Mrs Cahill had suffered a postpartum haemorrhage after the first birth — a potentially fatal condition involving heavy bleeding. As a result she was advised to also have her second child in hospital, the hearing was told
It comes as Rob Cahill told the inquest into his wife Jennifer’s death yesterday that she opted for a home delivery after finding giving birth in hospital with Rudy in 2021 ‘highly stressful’.
He said: ‘There was no one midwife assigned to Jen. There seemed to be lots of midwives coming and going.
‘Jen did not feel she had been fully supported. It was a tricky time because of Covid and there were lots of restrictions.’
Mrs Cahill had suffered a postpartum haemorrhage after the first birth — a potentially fatal condition involving heavy bleeding.
As a result she was advised to also have her second child in hospital, the hearing was told.
But Mr Cahill said noone had fully explained the risks to them.

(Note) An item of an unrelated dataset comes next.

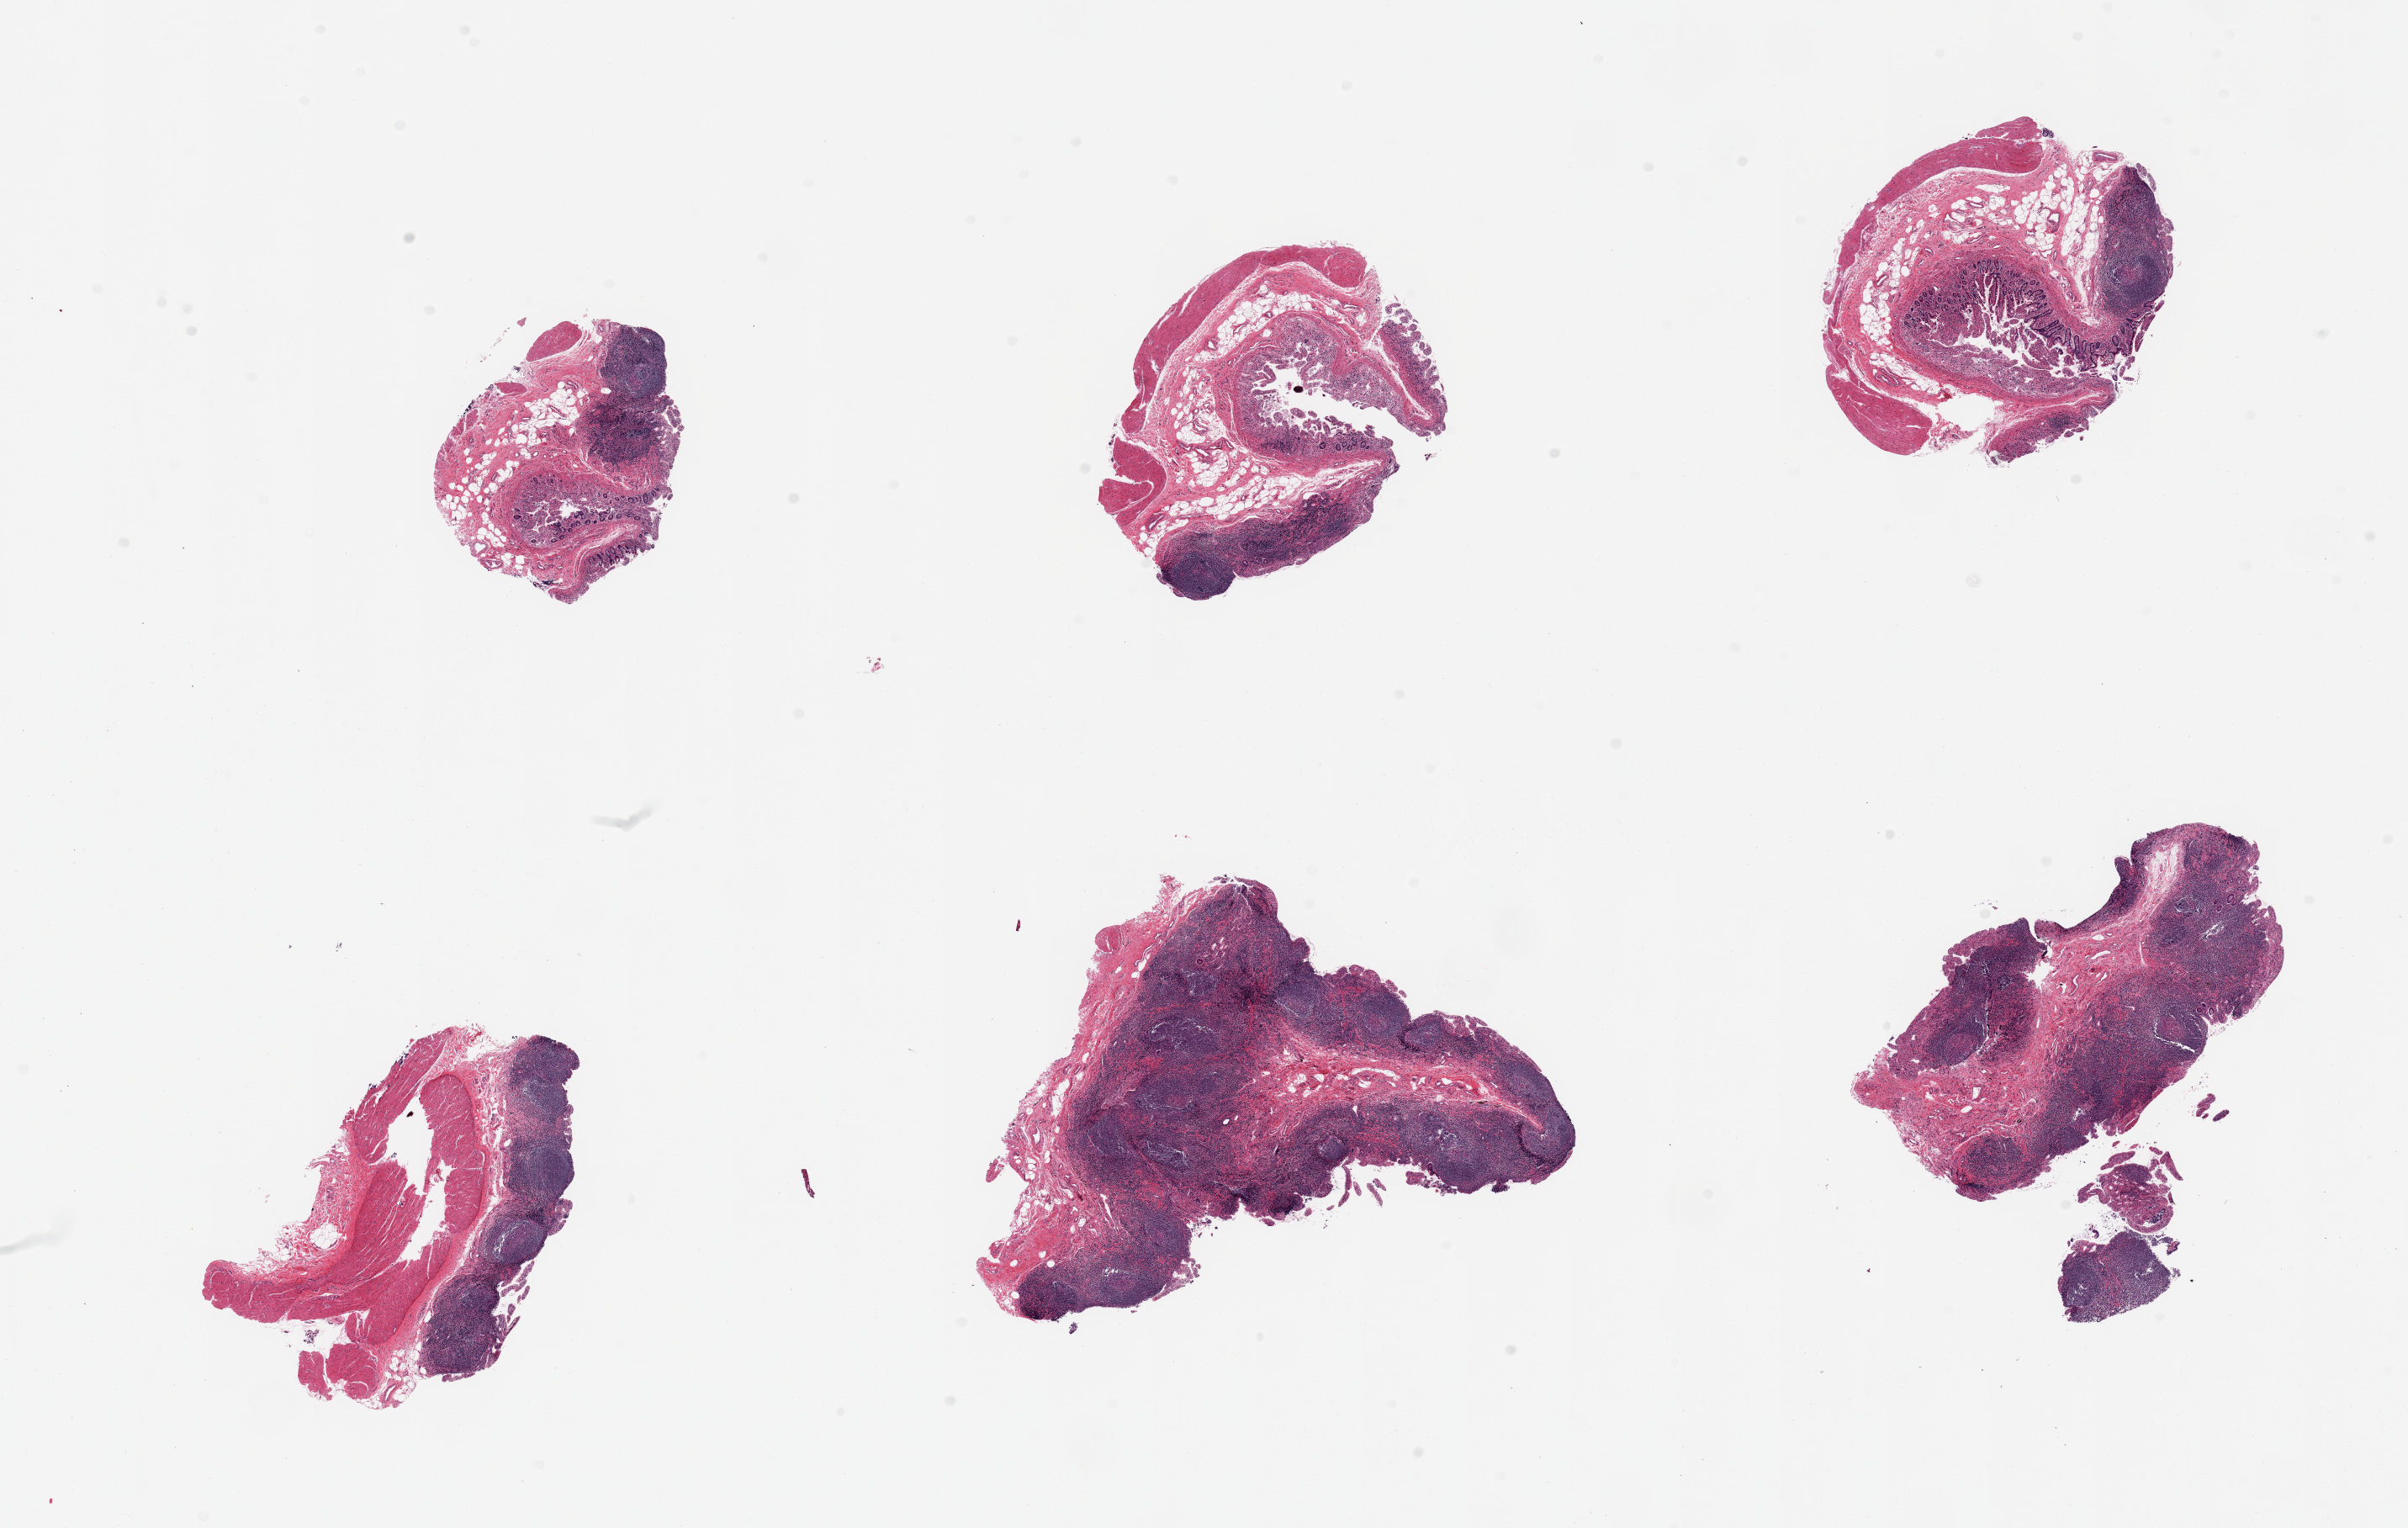
Digitized H&E-stained section — whole scanned area (about 22.6 x 14.4 mm) shown as a low-resolution overview; PAXgene-fixed paraffin-embedded (PFPE) section; sampled site (target tissue): ileum; donor tissue sample. Male donor.
* pathologist's review note for this sample: 6 pieces, well preserved, abundant lymphoid aggregates are 50-60% of tissue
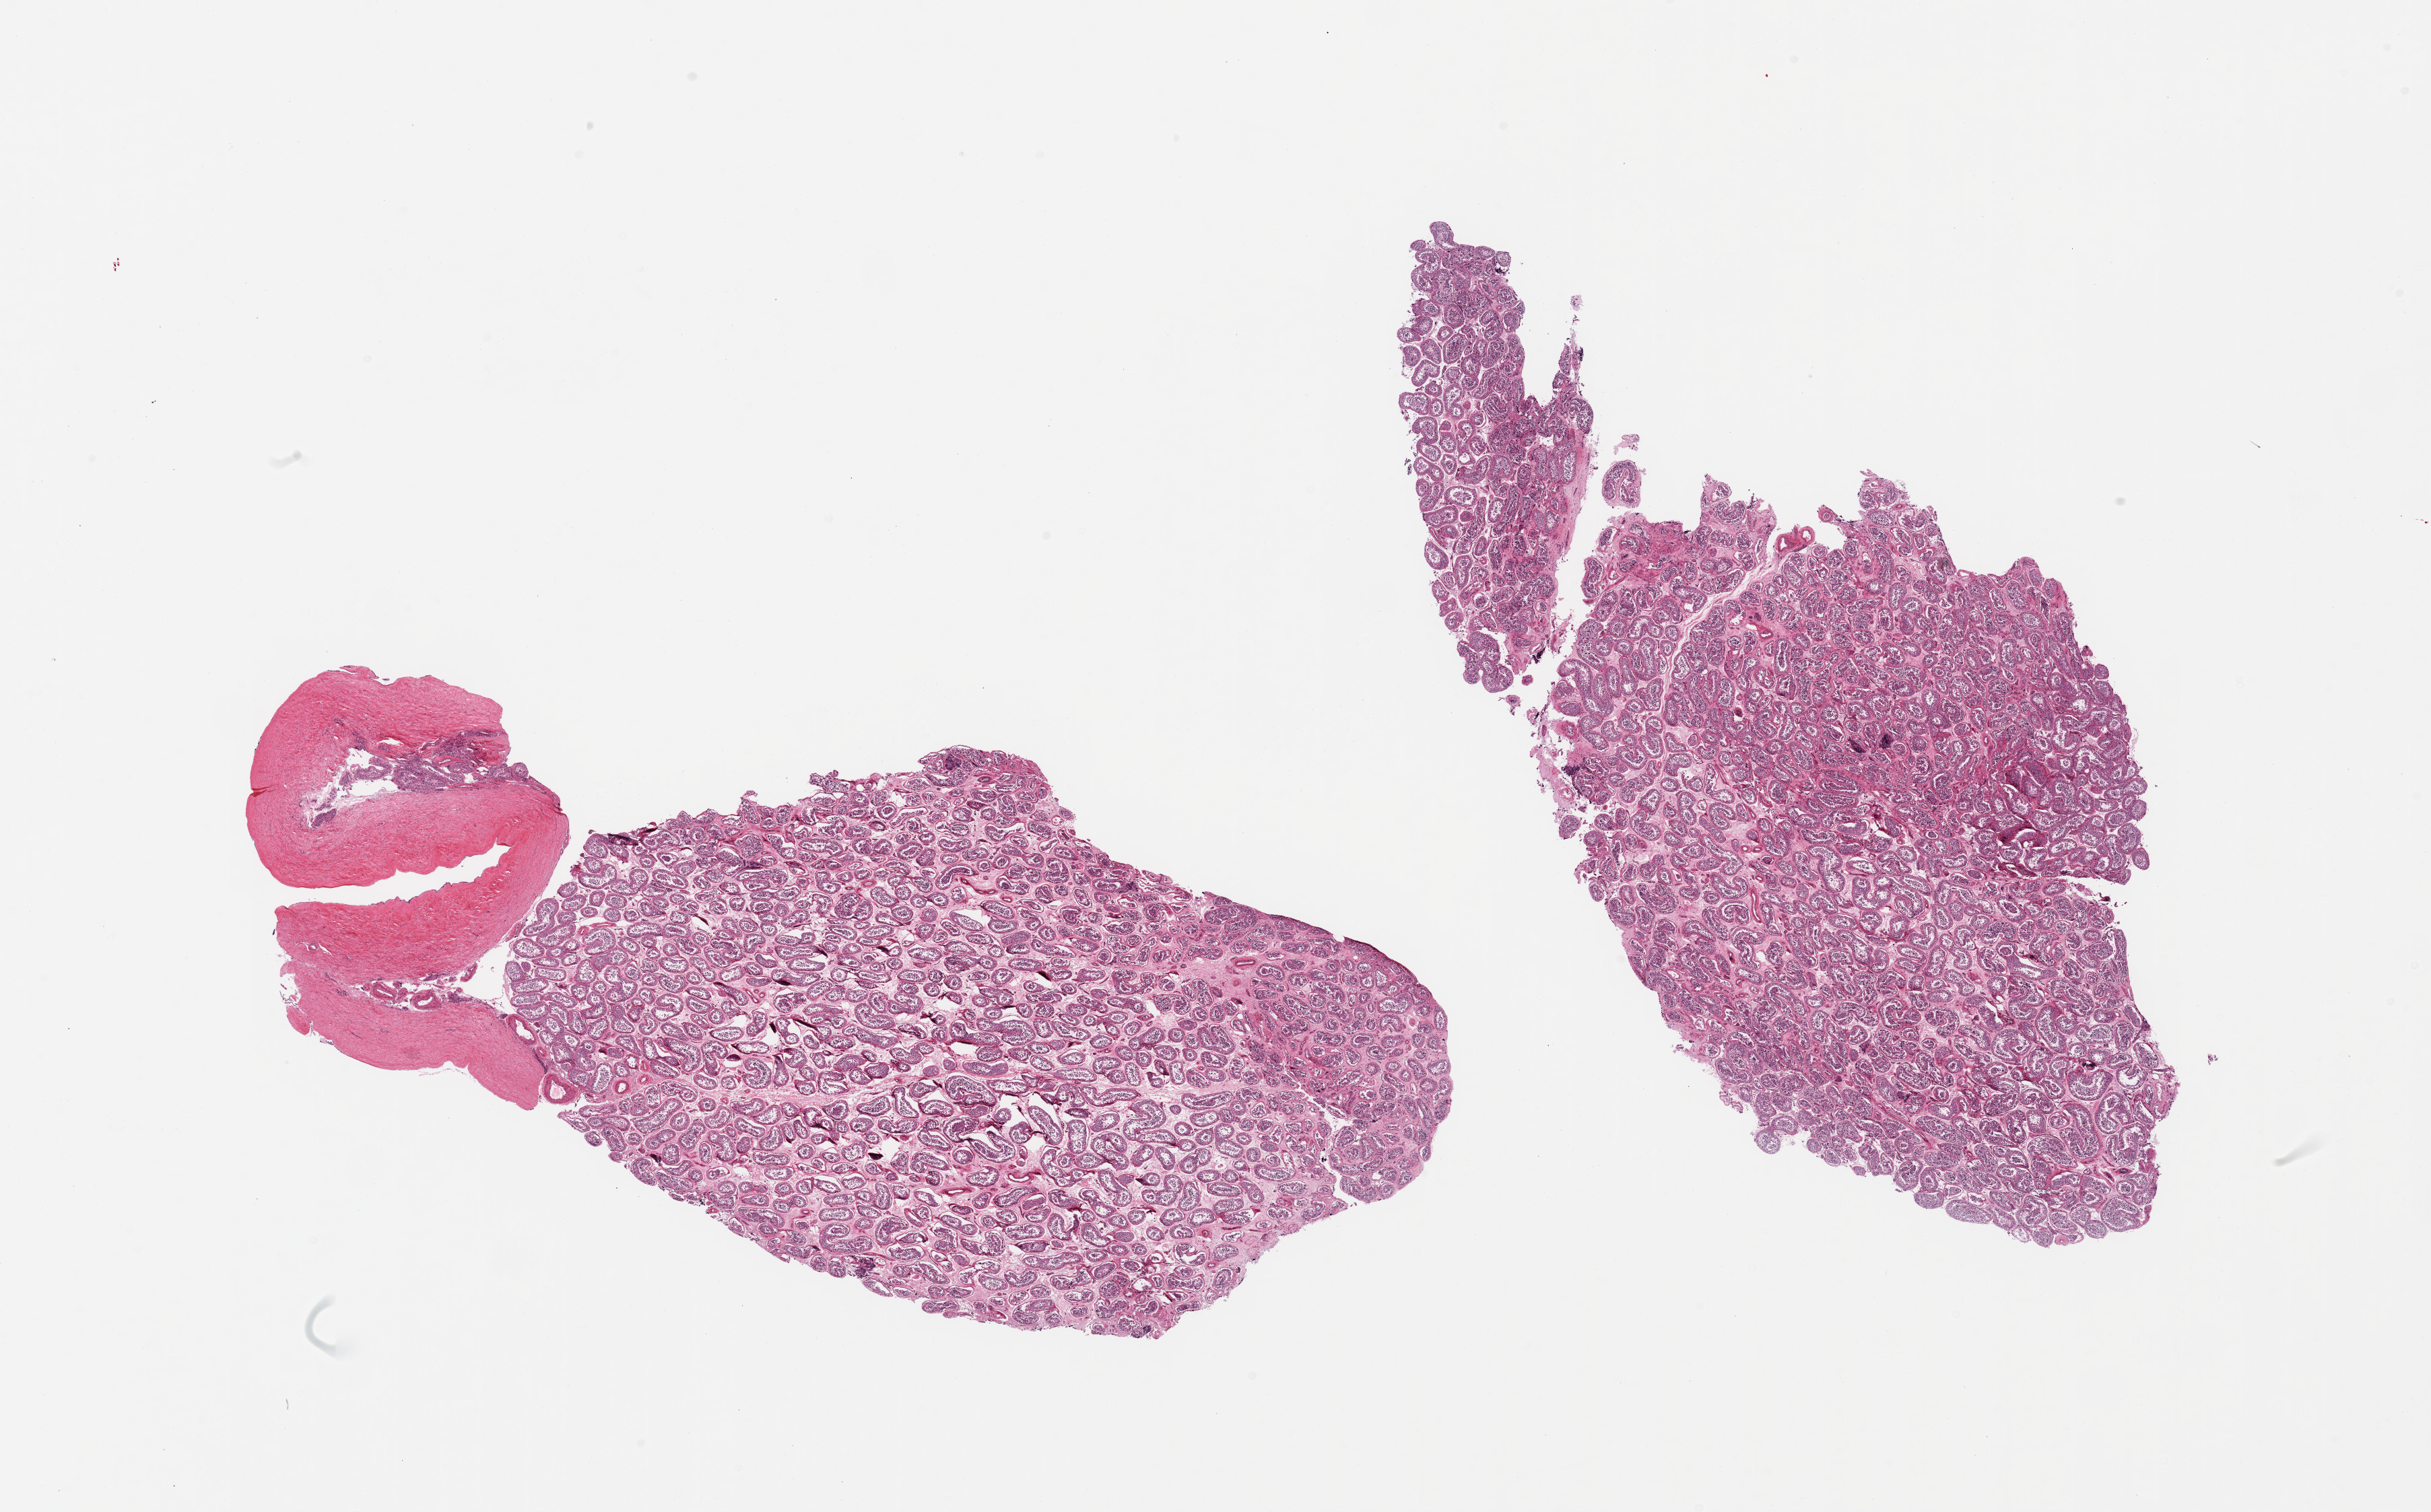
Whole-slide image, H&E stain — a low-resolution overview of the entire scanned area, about 28.5 x 17.8 mm, PAXgene-fixed paraffin-embedded (PFPE) section, sampled site (target tissue): testis, tissue donor sample. Donor sex: male.
Review note (as recorded): 2 pieces, spermatogenesis present.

The couple believed that warnings to have baby Agnes delivered in hospital were based on the fact that Jennifer had suffered a Strep B infection with her son Rudy, who developed sepsis, he added.
She thought it could be dealt with if it happened again.
Manchester University NHS Foundation Trust — which runs the hospital — has accepted that Mrs Cahill should have been referred to a senior midwife after deciding on a home birth so the dangers could be discussed.
It described the home birth as ‘outside of clinical guidelines’ and says doctors had told her a hospital birth would be safer and preferable.